Single by Smino featuring J. Cole

from the album Luv 4 Rent
- Released: September 30, 2022
- Genre: Hip-hop
- Length: 3:28
- Label: Zero Fatigue; Motown;
- Songwriters: Christopher Smith Jr.; Jermaine Cole; Nathan Foley; Bola Johnson; Ahmanti Booker; Benjamin Tolbert;
- Producers: Groove; Monte Booker;

Smino singles chronology
| "I Deserve" (2021) | "90 Proof" (2022) | "Matinee" (2022) |

J. Cole singles chronology
| "London" (2022) | "90 Proof" (2022) | "Procrastination (Broke)" (2023) |

Music video
- "90 Proof" on YouTube

= 90 Proof =

2022 single by Smino and J. Cole

"90 Proof" is a song by American rapper Smino featuring fellow American rapper J. Cole, released on September 30, 2022. The song was produced by Groove and Monte Booker, and serves as the lead single from Smino's third studio album, Luv 4 Rent.

==Background==
"90 Proof" was originally planned to be on J. Cole's album The Fall Off, but Smino later asked for the song back.
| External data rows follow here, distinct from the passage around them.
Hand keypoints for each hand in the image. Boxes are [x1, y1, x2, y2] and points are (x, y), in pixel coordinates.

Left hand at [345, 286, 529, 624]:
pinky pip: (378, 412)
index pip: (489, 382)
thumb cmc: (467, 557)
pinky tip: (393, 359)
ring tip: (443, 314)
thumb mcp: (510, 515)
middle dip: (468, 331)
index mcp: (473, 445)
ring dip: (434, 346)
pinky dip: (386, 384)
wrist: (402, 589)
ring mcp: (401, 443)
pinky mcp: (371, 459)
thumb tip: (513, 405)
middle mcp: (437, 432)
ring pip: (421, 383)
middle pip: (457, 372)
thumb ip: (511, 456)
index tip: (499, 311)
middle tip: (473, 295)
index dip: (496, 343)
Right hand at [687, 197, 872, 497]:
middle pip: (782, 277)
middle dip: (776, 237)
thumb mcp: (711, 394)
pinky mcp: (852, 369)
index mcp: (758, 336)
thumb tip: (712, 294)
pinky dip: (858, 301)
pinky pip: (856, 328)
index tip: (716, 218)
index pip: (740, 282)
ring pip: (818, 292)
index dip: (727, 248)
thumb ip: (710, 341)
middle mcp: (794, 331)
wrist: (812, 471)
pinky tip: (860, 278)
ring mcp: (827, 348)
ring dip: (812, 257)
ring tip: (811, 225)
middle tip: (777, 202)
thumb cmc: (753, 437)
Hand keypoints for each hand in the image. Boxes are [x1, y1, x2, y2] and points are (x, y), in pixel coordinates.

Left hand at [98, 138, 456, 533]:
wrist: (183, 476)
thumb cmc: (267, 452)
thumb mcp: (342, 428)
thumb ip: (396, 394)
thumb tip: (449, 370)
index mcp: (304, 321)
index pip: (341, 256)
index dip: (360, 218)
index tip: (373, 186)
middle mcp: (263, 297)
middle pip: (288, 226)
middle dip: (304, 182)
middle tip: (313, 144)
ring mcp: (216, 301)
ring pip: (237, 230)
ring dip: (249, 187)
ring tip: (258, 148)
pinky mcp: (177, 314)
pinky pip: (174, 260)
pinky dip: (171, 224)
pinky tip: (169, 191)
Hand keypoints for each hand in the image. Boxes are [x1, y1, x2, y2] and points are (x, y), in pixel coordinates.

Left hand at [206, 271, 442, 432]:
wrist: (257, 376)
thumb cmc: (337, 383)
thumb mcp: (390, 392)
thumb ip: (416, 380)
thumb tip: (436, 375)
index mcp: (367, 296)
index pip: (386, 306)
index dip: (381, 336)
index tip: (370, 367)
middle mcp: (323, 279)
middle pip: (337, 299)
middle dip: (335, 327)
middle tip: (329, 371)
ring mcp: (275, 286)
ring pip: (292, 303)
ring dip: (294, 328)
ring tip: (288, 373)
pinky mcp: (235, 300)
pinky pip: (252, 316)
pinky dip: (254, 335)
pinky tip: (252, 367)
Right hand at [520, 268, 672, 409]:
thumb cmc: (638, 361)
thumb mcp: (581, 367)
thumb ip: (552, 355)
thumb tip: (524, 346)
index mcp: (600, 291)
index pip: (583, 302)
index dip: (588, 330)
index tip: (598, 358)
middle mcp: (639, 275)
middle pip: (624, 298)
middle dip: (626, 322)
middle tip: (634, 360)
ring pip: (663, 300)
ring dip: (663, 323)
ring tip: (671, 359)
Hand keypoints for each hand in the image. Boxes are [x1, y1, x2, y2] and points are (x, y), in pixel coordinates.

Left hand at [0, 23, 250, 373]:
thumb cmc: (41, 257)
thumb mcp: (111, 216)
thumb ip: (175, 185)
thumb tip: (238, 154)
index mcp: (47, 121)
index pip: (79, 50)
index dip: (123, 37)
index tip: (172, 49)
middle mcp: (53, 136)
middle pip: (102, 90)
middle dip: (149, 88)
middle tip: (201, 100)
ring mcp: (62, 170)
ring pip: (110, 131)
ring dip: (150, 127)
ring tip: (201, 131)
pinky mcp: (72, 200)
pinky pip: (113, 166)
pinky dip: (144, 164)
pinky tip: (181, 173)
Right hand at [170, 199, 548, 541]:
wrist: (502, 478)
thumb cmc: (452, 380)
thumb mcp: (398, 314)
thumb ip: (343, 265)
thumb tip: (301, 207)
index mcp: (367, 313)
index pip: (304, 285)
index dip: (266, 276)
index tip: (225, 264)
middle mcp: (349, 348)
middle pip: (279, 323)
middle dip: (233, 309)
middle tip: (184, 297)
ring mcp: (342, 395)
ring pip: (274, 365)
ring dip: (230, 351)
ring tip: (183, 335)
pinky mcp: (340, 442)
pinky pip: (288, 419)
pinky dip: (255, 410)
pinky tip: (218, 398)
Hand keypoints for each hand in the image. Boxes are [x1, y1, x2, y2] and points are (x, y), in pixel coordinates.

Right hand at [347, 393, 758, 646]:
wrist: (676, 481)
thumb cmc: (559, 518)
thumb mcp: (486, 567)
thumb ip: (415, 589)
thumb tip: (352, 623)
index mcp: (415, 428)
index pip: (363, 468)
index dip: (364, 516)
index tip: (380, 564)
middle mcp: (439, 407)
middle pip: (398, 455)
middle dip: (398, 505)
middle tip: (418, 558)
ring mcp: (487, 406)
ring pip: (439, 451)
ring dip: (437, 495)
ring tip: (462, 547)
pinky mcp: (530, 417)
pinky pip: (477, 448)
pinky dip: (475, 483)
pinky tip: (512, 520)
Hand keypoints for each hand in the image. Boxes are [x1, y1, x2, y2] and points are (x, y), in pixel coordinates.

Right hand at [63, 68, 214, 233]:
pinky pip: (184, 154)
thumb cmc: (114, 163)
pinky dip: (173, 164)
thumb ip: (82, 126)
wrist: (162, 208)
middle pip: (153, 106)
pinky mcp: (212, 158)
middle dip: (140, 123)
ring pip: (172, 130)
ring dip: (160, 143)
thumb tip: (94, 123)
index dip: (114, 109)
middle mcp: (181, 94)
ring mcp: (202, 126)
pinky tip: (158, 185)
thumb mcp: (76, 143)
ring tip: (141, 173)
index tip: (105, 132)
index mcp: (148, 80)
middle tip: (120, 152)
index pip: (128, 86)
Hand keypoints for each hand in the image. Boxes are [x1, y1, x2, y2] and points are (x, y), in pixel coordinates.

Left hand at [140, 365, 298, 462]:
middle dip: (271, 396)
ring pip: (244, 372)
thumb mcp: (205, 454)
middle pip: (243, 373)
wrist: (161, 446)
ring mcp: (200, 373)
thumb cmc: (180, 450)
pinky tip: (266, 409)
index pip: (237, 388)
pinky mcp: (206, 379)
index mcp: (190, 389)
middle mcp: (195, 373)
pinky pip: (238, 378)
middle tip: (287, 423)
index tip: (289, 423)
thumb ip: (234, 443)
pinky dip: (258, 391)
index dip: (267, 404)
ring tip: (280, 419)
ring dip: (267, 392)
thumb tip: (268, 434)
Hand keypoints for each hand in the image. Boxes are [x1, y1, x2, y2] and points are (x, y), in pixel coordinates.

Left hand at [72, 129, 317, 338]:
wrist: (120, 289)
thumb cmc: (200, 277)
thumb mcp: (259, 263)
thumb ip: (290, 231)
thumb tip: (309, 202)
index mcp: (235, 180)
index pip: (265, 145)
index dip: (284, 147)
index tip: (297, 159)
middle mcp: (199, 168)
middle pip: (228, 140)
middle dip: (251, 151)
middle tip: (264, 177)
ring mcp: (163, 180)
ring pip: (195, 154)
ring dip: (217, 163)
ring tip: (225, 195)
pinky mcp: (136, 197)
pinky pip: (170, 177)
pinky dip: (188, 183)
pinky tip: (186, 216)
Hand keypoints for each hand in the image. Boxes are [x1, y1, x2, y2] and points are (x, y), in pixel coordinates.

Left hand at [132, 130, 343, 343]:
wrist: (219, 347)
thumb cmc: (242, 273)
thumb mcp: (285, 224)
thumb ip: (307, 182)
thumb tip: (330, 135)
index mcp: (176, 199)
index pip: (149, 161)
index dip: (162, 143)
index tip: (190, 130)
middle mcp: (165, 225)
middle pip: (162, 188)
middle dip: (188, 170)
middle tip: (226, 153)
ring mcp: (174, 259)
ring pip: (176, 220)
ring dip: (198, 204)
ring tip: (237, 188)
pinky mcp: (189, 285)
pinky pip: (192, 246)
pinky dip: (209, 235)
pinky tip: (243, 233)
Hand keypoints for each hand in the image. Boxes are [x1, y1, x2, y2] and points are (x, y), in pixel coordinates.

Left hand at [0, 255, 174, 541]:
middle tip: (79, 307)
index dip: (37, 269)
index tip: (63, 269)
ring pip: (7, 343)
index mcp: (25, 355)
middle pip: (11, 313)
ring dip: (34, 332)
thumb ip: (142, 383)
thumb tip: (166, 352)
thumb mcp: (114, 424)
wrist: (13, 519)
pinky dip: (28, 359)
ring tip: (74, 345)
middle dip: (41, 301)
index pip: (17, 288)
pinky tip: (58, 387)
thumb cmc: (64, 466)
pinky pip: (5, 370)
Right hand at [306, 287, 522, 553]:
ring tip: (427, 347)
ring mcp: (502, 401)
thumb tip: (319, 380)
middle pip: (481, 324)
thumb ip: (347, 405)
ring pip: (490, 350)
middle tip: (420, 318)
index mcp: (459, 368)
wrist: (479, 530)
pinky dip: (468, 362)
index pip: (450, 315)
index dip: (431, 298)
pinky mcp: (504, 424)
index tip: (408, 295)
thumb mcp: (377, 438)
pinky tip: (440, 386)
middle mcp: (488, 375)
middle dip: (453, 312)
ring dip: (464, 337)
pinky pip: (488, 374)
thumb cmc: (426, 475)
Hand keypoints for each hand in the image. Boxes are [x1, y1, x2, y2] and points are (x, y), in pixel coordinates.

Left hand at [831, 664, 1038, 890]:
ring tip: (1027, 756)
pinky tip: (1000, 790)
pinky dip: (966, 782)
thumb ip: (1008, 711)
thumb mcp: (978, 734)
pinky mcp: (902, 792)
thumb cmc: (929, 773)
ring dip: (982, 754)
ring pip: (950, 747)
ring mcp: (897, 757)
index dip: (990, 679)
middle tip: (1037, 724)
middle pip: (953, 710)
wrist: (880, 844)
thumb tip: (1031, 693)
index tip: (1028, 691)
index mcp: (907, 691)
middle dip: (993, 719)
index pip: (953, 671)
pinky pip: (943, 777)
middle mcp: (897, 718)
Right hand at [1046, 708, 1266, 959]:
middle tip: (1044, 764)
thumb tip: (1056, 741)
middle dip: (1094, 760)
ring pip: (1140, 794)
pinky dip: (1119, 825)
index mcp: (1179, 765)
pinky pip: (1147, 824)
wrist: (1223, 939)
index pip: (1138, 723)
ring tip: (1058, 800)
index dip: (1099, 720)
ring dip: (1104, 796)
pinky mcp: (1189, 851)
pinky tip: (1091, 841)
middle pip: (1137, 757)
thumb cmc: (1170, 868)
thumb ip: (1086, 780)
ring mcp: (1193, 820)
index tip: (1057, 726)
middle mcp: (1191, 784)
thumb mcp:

He explained, "I thought about it and the whole time I knew it would be great for me, being on J. Cole’s album. When I was wrapping up the tracklist, though, I just felt like something was missing, and I put "90 Proof" right after my intro and it just sounded like they were meant for each other. So I just called Cole and asked him if I could get the song back and he let me."

==Composition==
The song features a "melodic, guitar-laced beat", in which Smino raps in his trademark "fast, expressive helium-cackle". In his verse, he apologizes for his vices that get in the way of his relationships. Meanwhile, J. Cole's verse remains "calm and grounded" with melodies that creep into his delivery.

==Music video==
The song's music video premiered on November 3, 2022. It was directed by Phillip Youmans, and is described as a "neo-soul hip-hop southern gothic thrill ride". The video sees Smino, J. Cole, and their friends at a seemingly normal party, where shots are heard as the video takes a dark turn.